Exercise requirements:
Please pull out and copy every line below that contains the string "elbow". Case counts.

BEGIN Exercise materials

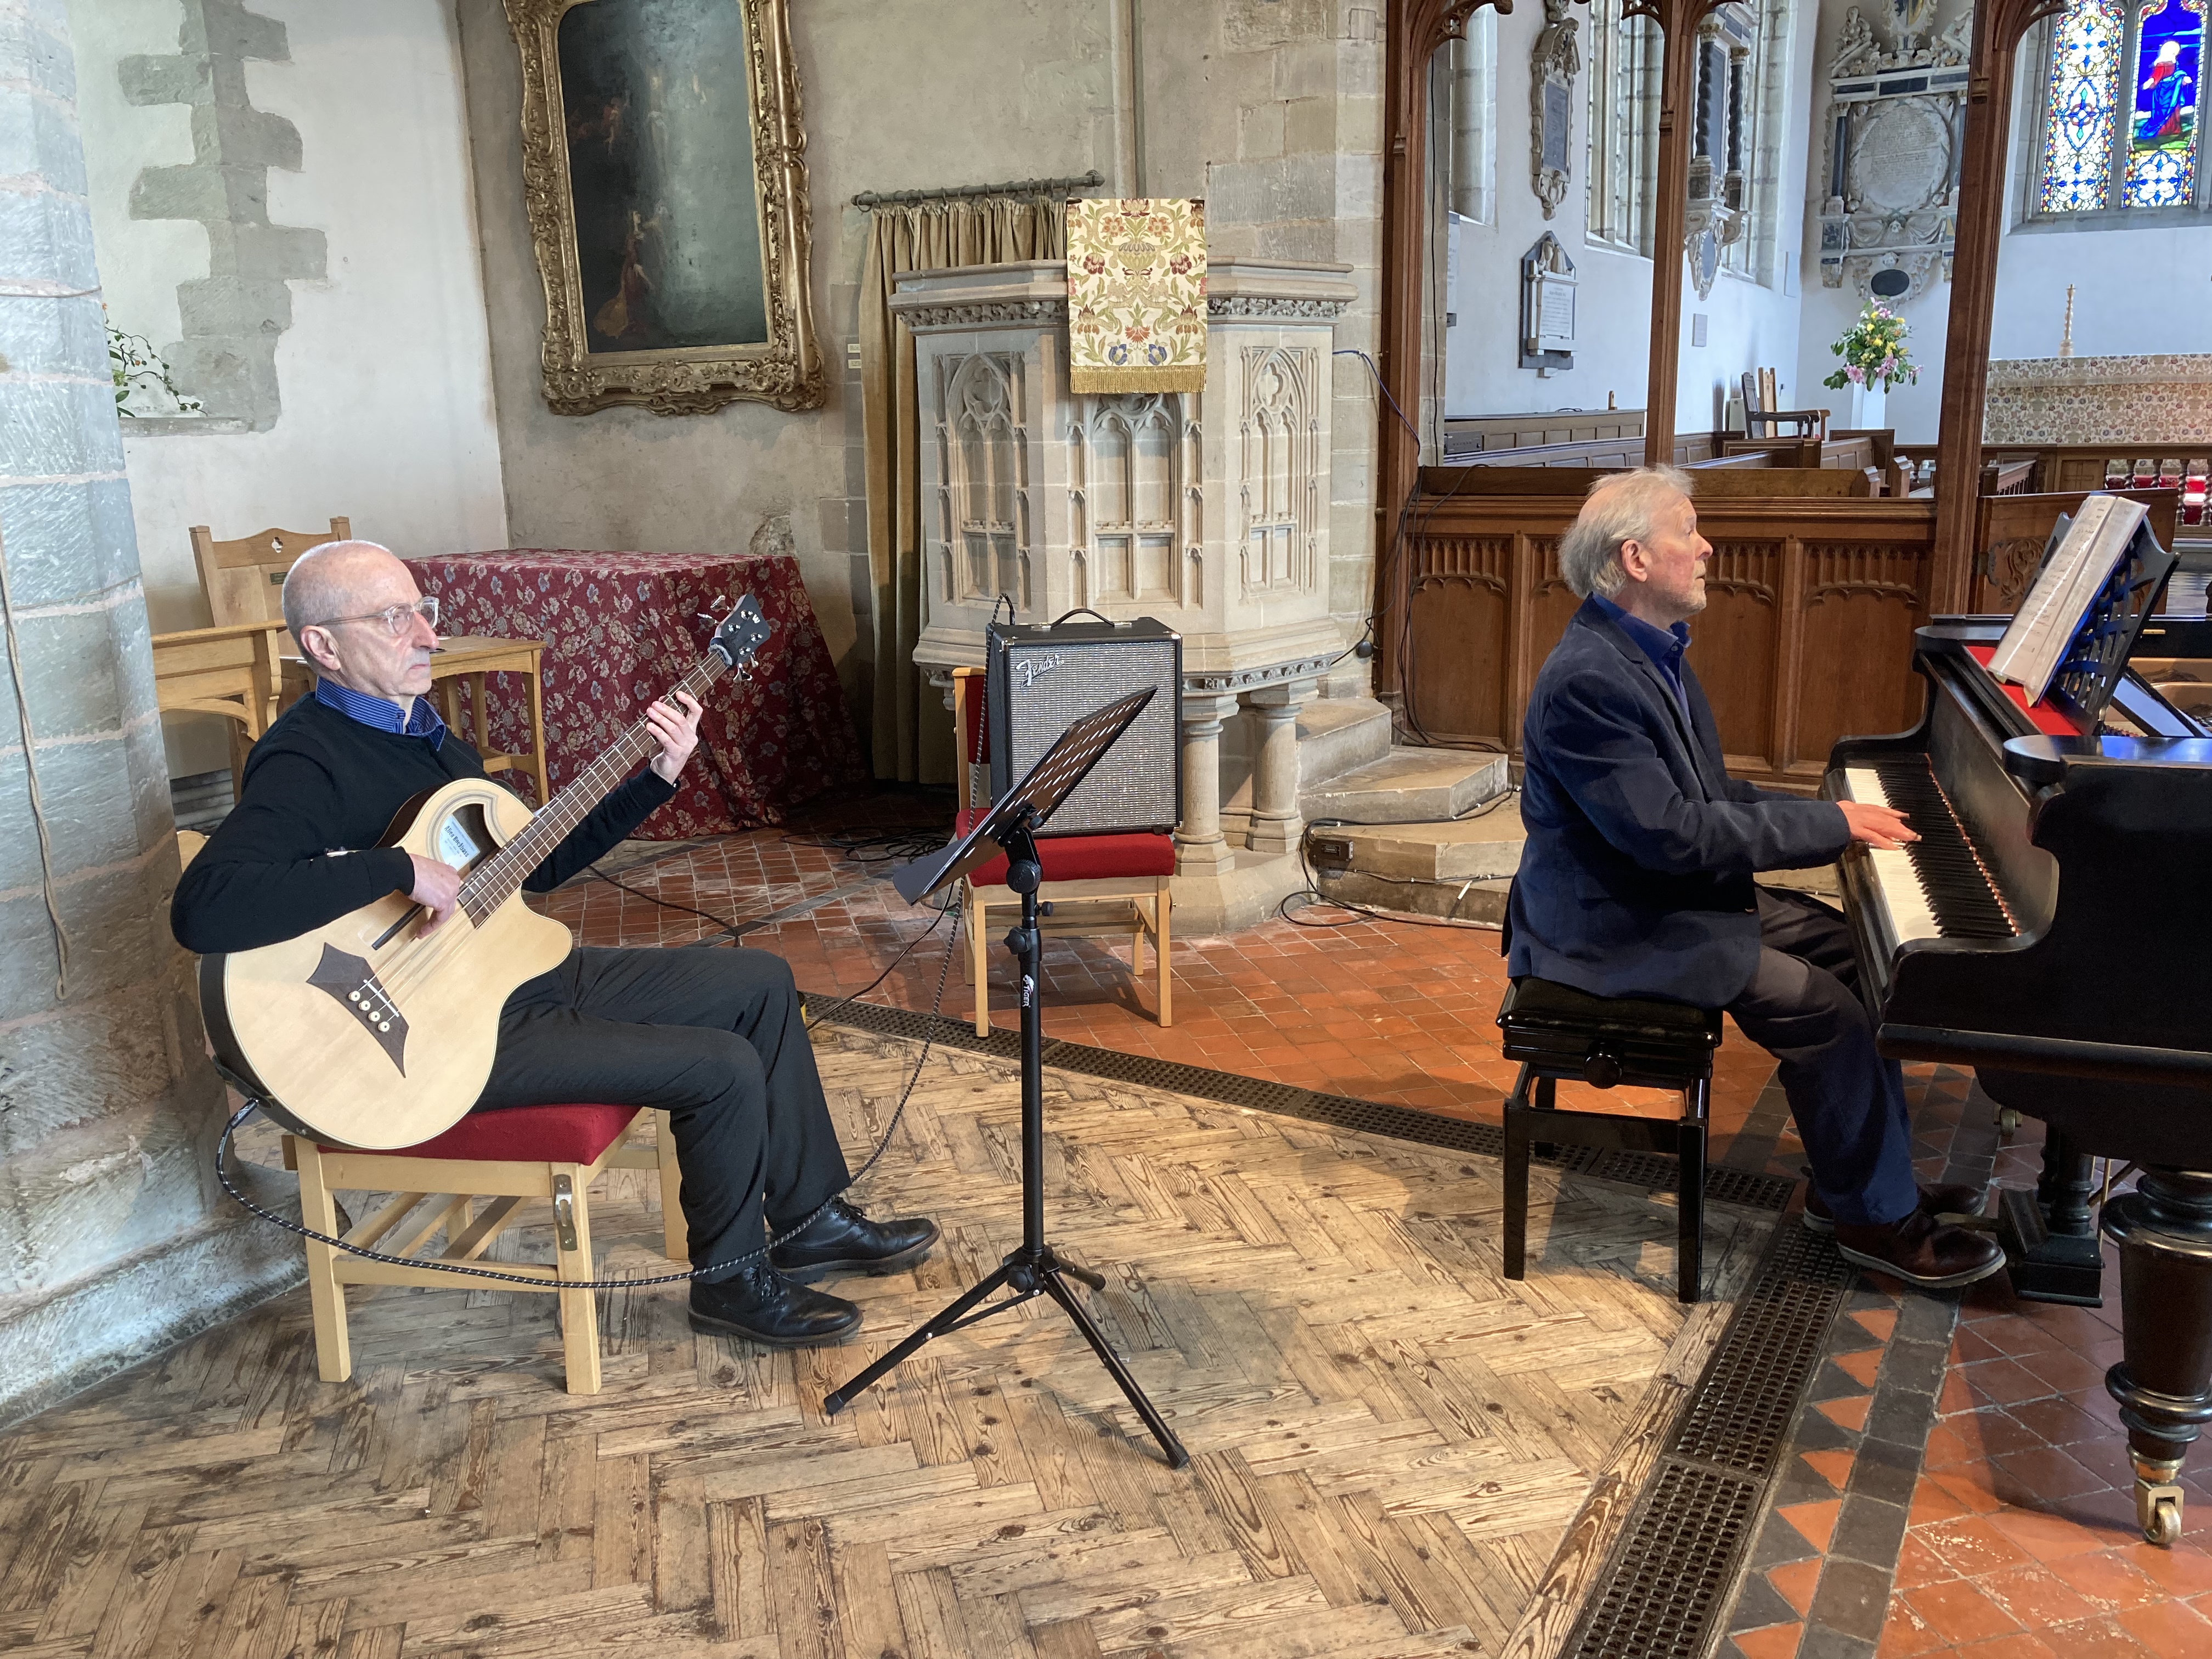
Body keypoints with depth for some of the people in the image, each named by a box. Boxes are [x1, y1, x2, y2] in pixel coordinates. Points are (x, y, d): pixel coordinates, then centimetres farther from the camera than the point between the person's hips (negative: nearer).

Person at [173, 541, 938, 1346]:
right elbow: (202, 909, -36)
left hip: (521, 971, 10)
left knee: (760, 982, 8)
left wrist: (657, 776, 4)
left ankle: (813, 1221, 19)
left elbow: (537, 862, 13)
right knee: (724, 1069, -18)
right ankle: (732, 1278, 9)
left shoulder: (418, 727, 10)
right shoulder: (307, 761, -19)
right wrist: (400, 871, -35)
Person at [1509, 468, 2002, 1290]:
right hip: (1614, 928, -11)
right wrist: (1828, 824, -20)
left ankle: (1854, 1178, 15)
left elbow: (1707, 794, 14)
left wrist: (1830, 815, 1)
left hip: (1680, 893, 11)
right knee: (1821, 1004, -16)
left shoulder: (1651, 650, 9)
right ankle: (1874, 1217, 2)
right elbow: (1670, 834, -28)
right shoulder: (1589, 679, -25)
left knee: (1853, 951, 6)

END Exercise materials
BEGIN Exercise materials

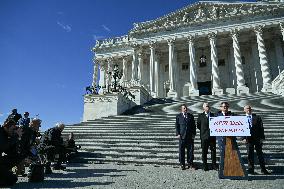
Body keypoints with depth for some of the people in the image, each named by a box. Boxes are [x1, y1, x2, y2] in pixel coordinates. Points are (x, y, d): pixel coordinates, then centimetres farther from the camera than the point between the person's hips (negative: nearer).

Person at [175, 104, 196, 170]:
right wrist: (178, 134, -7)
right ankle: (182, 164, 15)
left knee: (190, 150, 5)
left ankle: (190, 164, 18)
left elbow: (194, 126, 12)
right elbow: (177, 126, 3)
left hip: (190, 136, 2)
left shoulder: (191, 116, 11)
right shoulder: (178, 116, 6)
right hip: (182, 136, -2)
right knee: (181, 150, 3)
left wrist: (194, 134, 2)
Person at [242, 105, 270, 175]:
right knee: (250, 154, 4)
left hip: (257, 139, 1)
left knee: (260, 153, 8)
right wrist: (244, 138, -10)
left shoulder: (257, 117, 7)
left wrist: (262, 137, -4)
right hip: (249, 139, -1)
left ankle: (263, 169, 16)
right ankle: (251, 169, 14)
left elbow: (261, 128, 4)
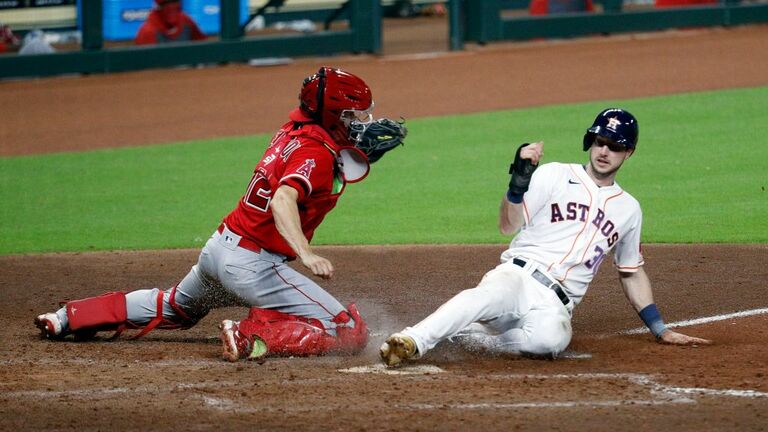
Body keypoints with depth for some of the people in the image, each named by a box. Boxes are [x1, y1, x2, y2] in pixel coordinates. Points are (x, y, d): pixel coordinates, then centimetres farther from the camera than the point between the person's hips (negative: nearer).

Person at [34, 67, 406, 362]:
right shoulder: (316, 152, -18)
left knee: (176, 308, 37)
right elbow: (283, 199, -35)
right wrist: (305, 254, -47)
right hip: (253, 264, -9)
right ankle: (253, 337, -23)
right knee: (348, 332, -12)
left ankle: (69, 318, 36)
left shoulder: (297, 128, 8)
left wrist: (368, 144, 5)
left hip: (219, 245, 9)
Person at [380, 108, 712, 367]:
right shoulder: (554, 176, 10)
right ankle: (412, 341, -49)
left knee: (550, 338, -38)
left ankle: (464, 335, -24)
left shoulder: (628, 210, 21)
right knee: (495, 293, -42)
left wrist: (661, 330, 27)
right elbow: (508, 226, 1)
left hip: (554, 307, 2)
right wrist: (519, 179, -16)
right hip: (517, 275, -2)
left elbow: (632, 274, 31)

END Exercise materials

Completed task:
right elbow: (202, 909, -36)
left elbow: (537, 862, 13)
left elbow: (1707, 794, 14)
right elbow: (1670, 834, -28)
left elbow: (194, 126, 12)
right elbow: (177, 126, 3)
left elbow: (261, 128, 4)
right elbow: (283, 199, -35)
right elbow: (508, 226, 1)
left elbow: (632, 274, 31)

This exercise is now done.